断熱等級のコラムについて、次の問いに答えよ。
1. 断熱等級5、等級6、等級7が新設されたのはいつか。
2. 等級4は長年にわたり何と呼ばれていたか。
3. 断熱等級5の家に比べ、断熱等級6の家は何%以上省エネと言われているか。

- _本文抜粋_:
########################################

コラム
2022年10月、それまで等級1~4までしかなかった断熱等級に、等級5、等級6、等級7が新設されました。
断熱等級とは、国土交通省が住宅品確法で定めている、住宅の断熱性能の基準です。等級1が無断熱の家、等級2、等級3と性能が徐々に上がり、等級4は「次世代省エネ基準」と長年にわたり呼ばれていました。それが2022年に一気に上位等級5~7まで新設された形です。
ではなぜここへきて急に上位等級が新設されたかと言いますと、そもそも日本の住宅の断熱性能は世界に比べて圧倒的に低いレベルだということです。住まいの断熱性能が低いということは、冷暖房エネルギーを不必要に垂れ流しているということです。
断熱等級という評価基準こそありましたが、2023年現在、日本政府はこの等級に対して義務水準を設けていません。極端に言ってしまえば、本人さえ良ければ無断熱の家でも建てることができます。実際に日本の既存住宅のほとんどが等級1~3レベルの断熱水準しかありません。
それがようやく2022年、脱炭素社会に向け政府が断熱等級5、6、7を新設し、住宅事業者が断熱等級6の家や7の家に着手し始めました。今日はこの上位等級についてお話ししたいと思います。
断熱等級をコスパで考える
断熱性能が高いということは室内の冷暖房使用量を抑えることができるので、断熱等級4よりも断熱等級5。断熱等級5よりも断熱等級6、断熱等級6よりも断熱等級7の方が省エネと言えます。
なお、 断熱等級4の家に比べ断熱等級5の家は、25%以上省エネ 断熱等級5の家に比べ断熱等級6の家は、20%以上省エネ 断熱等級6の家に比べ断熱等級7の家は、10%以上省エネ と言われています。
これはあくまで概念ですが、断熱等級4から断熱等級5に変えることは省エネ効果が高く意味があるように思えますが、等級6、等級7と上がっていくにつれて省エネ率が下がっていて、しかもその割に性能アップのための建築費増が大きくなります。平均的な30~35坪の住宅で300万円以上のコストアップになります。

########################################

- _提供された行_:
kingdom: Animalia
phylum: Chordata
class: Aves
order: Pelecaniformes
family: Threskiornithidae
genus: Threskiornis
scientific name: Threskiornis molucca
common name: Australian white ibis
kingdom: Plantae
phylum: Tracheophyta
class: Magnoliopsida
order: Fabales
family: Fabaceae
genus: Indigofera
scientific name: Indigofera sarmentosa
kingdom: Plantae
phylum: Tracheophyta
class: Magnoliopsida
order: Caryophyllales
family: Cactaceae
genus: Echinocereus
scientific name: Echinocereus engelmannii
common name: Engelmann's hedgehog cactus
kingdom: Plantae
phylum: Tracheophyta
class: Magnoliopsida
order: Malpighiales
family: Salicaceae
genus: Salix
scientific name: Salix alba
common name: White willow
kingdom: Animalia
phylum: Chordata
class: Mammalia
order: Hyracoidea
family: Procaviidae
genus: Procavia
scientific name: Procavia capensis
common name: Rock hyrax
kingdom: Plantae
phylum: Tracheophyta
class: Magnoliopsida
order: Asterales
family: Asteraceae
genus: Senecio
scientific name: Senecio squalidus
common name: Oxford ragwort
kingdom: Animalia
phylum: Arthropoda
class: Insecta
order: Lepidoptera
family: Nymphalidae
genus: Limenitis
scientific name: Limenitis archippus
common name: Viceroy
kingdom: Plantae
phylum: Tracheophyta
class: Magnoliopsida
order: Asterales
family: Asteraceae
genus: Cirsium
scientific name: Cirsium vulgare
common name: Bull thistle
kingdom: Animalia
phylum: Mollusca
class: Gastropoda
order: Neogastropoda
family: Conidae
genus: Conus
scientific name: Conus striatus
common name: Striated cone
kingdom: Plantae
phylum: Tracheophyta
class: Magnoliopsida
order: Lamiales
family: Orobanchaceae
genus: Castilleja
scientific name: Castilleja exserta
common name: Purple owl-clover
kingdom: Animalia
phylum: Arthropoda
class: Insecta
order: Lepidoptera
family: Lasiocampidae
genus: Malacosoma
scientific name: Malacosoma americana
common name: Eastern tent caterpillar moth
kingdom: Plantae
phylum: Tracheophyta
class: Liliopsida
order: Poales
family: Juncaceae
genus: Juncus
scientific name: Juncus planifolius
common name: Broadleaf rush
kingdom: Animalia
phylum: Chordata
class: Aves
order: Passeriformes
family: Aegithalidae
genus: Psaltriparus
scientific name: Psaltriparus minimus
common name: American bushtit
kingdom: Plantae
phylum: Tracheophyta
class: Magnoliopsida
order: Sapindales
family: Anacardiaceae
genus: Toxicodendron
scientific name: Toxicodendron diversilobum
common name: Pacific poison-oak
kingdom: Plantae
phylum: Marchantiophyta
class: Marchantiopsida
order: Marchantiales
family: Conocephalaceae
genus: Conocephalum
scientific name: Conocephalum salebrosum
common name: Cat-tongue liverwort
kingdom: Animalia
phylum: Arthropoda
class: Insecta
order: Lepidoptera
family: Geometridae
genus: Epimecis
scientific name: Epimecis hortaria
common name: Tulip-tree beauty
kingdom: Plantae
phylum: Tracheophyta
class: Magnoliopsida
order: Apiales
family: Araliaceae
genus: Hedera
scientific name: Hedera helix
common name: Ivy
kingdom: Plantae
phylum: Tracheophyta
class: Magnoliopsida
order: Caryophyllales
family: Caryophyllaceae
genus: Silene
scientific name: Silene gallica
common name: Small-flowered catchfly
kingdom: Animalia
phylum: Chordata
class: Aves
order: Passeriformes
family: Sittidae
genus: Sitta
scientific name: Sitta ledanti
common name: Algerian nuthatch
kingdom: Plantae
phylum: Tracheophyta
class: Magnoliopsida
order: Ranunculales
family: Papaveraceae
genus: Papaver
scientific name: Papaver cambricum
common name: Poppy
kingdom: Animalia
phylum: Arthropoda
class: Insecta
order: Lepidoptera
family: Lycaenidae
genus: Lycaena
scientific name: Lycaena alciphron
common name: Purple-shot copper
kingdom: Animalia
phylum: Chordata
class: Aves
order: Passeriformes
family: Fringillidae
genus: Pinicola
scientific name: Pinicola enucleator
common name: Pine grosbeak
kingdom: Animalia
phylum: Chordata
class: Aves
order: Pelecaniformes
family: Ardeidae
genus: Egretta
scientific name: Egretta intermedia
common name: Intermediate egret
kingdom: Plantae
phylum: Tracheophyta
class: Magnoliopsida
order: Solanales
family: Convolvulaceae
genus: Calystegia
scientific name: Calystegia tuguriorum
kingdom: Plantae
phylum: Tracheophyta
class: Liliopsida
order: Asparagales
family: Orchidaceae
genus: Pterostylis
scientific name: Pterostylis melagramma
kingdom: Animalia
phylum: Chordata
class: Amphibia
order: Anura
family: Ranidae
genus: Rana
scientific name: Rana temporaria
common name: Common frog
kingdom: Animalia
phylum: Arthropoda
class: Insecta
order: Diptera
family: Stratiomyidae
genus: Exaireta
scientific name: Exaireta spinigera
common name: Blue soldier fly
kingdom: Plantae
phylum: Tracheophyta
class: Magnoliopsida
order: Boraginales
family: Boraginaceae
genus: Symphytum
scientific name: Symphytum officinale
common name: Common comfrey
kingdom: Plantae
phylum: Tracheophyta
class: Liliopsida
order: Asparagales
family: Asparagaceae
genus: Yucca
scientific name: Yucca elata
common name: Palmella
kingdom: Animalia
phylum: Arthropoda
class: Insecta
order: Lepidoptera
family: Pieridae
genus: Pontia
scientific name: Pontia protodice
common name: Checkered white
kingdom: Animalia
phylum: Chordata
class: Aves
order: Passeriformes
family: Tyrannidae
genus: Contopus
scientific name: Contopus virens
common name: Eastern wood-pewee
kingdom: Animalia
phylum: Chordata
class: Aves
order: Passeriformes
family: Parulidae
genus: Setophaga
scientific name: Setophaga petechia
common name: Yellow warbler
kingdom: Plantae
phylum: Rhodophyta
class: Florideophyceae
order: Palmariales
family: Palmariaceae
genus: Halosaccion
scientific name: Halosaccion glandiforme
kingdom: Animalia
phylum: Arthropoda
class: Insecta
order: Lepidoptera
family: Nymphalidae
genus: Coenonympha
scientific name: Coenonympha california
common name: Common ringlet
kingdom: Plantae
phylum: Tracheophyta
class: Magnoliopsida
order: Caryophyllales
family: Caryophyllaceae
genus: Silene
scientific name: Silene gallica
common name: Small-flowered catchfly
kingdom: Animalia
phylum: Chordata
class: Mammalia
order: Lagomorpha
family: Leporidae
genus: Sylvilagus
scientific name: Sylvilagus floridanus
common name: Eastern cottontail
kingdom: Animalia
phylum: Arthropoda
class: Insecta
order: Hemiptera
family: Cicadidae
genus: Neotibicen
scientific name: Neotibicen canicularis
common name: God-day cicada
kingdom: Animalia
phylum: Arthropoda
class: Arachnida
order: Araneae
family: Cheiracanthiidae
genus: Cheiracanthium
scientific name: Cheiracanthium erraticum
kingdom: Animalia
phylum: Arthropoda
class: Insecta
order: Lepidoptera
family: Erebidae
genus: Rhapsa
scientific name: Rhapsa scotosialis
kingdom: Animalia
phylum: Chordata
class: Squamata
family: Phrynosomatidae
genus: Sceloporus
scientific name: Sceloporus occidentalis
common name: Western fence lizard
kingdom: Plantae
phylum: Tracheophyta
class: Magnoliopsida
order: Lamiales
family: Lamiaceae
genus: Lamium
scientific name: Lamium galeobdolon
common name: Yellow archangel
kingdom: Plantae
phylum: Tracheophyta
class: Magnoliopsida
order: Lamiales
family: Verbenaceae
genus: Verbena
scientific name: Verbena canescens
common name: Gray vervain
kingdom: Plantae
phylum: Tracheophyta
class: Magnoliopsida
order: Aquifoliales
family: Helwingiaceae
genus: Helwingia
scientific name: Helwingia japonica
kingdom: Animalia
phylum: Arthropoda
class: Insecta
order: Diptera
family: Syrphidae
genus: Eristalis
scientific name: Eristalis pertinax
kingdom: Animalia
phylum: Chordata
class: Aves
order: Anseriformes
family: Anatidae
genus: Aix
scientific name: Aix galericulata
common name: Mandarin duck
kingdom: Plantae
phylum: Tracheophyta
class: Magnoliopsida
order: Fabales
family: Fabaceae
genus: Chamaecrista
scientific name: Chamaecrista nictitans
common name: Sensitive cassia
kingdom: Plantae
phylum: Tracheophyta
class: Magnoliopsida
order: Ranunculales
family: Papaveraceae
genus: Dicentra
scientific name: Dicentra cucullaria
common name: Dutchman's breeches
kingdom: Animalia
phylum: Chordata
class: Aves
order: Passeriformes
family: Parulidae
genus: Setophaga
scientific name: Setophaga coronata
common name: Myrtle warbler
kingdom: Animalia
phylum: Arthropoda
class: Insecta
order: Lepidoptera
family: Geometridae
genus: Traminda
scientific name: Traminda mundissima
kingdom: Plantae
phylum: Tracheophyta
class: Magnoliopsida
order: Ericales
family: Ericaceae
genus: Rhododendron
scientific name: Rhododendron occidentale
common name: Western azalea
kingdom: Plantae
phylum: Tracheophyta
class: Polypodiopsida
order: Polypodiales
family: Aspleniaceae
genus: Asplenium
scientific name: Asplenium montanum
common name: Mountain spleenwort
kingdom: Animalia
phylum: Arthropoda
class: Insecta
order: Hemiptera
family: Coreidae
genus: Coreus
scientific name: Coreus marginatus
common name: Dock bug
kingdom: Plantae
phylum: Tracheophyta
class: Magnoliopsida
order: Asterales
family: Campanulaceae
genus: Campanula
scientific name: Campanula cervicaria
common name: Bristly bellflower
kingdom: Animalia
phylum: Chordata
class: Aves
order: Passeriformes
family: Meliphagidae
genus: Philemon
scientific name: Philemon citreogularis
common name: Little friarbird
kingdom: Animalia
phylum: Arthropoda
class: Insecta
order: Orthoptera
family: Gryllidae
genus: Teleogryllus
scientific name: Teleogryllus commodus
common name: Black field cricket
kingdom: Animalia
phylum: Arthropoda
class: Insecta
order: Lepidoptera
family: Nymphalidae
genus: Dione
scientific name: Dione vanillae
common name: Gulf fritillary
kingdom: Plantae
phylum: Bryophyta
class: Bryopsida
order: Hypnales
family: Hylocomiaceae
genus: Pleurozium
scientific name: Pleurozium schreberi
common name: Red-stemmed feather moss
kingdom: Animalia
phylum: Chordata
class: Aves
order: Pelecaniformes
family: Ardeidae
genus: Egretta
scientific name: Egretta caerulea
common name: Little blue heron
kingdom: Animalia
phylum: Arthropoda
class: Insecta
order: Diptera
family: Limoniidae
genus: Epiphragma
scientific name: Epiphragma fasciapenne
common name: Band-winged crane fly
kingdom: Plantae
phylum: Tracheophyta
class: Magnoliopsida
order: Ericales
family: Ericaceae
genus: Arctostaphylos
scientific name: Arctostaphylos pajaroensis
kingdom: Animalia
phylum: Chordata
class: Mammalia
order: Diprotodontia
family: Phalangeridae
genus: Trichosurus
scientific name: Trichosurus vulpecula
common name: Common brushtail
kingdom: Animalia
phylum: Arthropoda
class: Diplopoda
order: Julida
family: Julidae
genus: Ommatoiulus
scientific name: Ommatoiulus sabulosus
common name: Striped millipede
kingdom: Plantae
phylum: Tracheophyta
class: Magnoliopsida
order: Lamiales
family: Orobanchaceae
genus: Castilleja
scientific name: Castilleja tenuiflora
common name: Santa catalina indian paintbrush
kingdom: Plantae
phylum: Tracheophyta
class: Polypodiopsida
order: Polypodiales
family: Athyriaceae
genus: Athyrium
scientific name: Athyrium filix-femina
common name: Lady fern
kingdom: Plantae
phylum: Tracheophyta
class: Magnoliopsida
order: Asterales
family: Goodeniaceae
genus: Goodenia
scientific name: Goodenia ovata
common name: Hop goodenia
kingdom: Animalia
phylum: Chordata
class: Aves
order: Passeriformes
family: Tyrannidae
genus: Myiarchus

########################################

- _以下の回答_:
1. 2022年10月
2. 「次世代省エネ基準」
3. 20%以上